Un altro fattore molto importante a considerare per una corretta leggibilità è il kerning, in italiano “crenatura”, che consiste nel regolare lo spazio tra i singoli caratteri per migliorare l’uniformità del testo. Quando questa operazione viene effettuata in modo corretto, lo spazio tra ogni carattere sembra identico, anche se questo non vuol dire che lo spazio sia veramente identico, ma la sensazione ottica è quella. Certe coppie di caratteri potranno avere bisogno di uno spazio minore o maggiore di altre all’interno della stessa parola affinché lo spazio tra di esse sembri corretto.

crenatura

Di solito è necessario realizzare la crenatura nei testi di grandi dimensioni, come ad esempio nei titoli. In questi casi una crenatura mediocre o la mancanza di crenatura saranno evidenti. Quando si effettua una crenatura, bisogna evitare di avvicinare troppo i caratteri tra di loro, altrimenti possono assumere un aspetto schiacciato o anche sovrapporsi. Qui sotto potete vedere un esempio di crenatura eccessiva e crenatura troppo scarsa.

crenatura poco o troppo

Con la crenatura, un designer può “giocare”, ma sempre senza esagerare né in un senso né nell’altro. Come regola pratica generale, però, aumentare la spaziatura tra i caratteri maiuscoli è più accettabile che aumentare quella tra i caratteri minuscoli.
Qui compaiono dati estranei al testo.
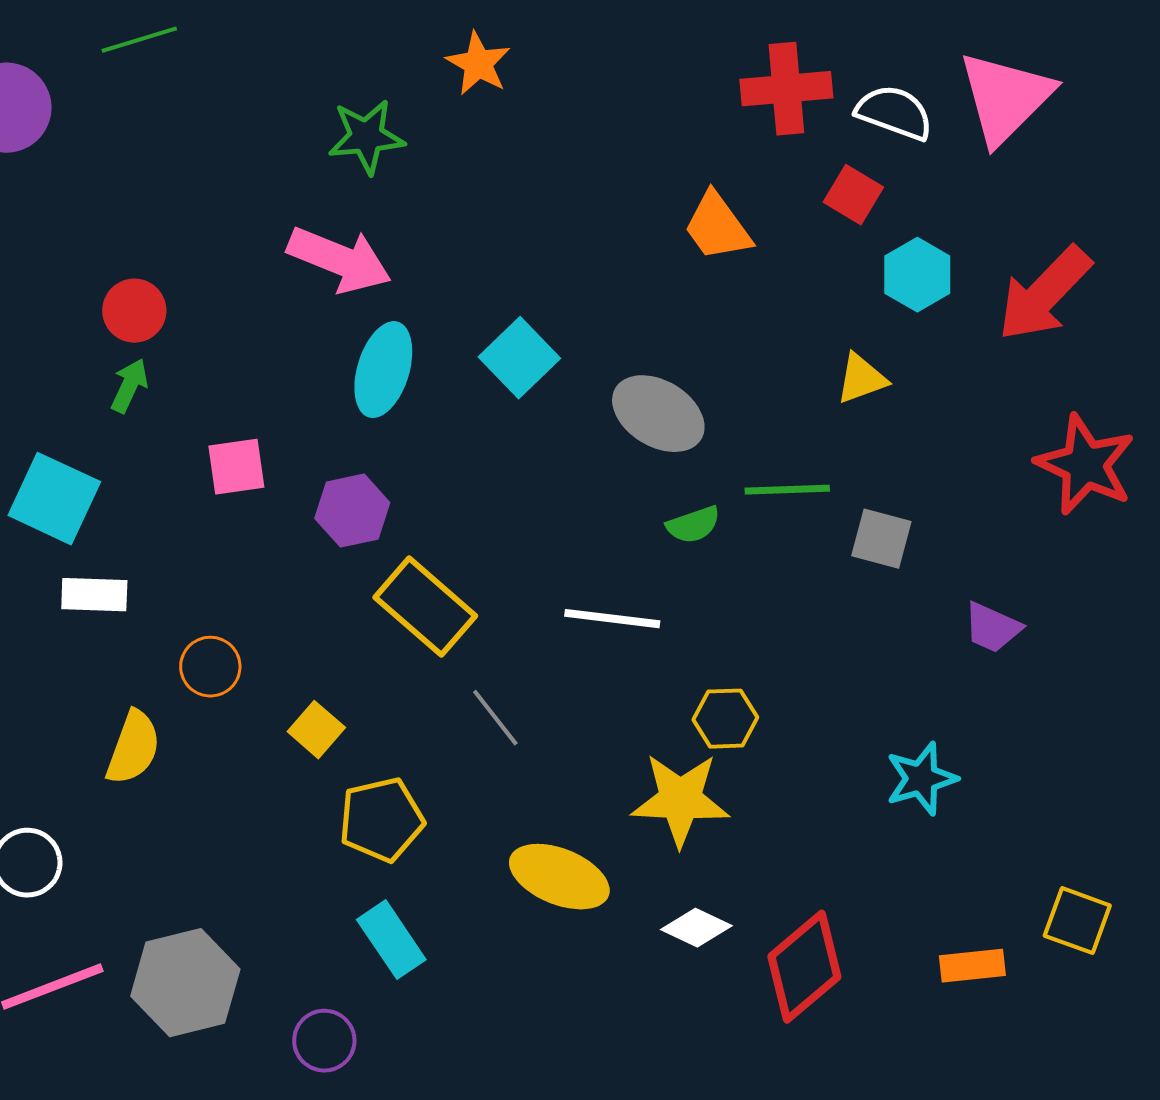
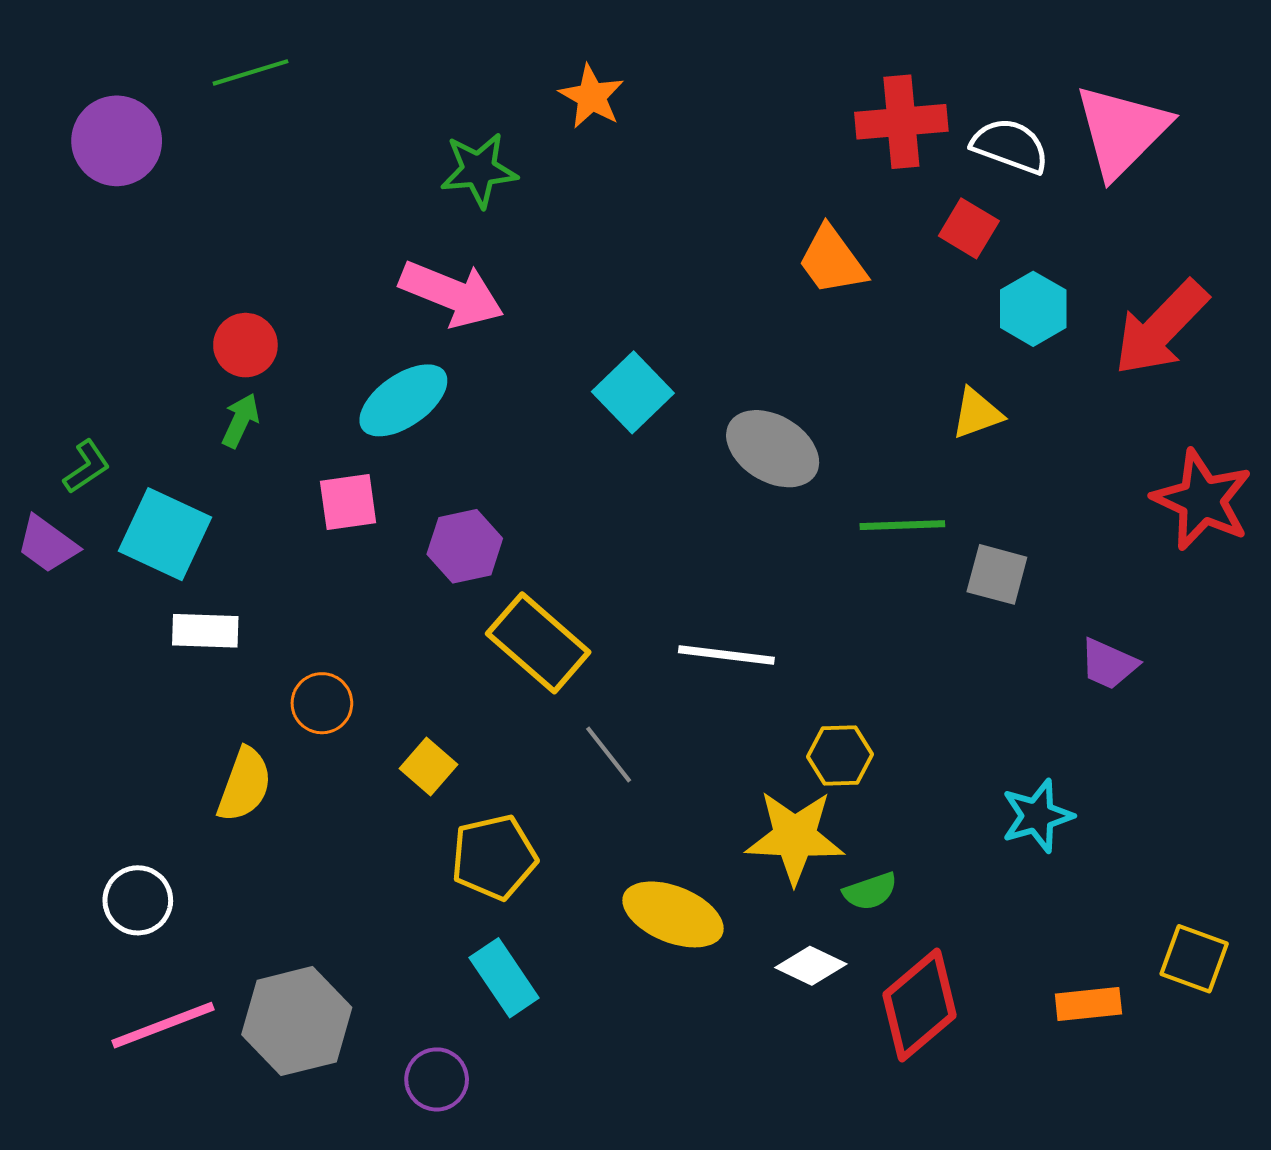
cyan ellipse: (383, 370) -> (403, 400), moved, turned 38
green semicircle: (693, 525) -> (870, 891), moved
Misura dei caratteri tipografici

L’unità di misura dei caratteri e degli spazi che li separano è il punto tipografico, indicato con la sigla pt.  Di solito si consiglia all’interno di un paragrafo di muoversi tra gli 8pt e i 12pt. Lo standard internazionale del punto è la seguentenegli Stati Uniti 1p=0,351 mm; in Europa 1p=0,376mm.

I punti tipografici, ovviamente, oltre che definire l’altezza del carattere, servono anche a fissare la corretta interlinea. Per interlinea si intende la distanza verticale fra una riga e la successiva, in modo che la scrittura risulti esteticamente corretta e che la lettura sia agevole.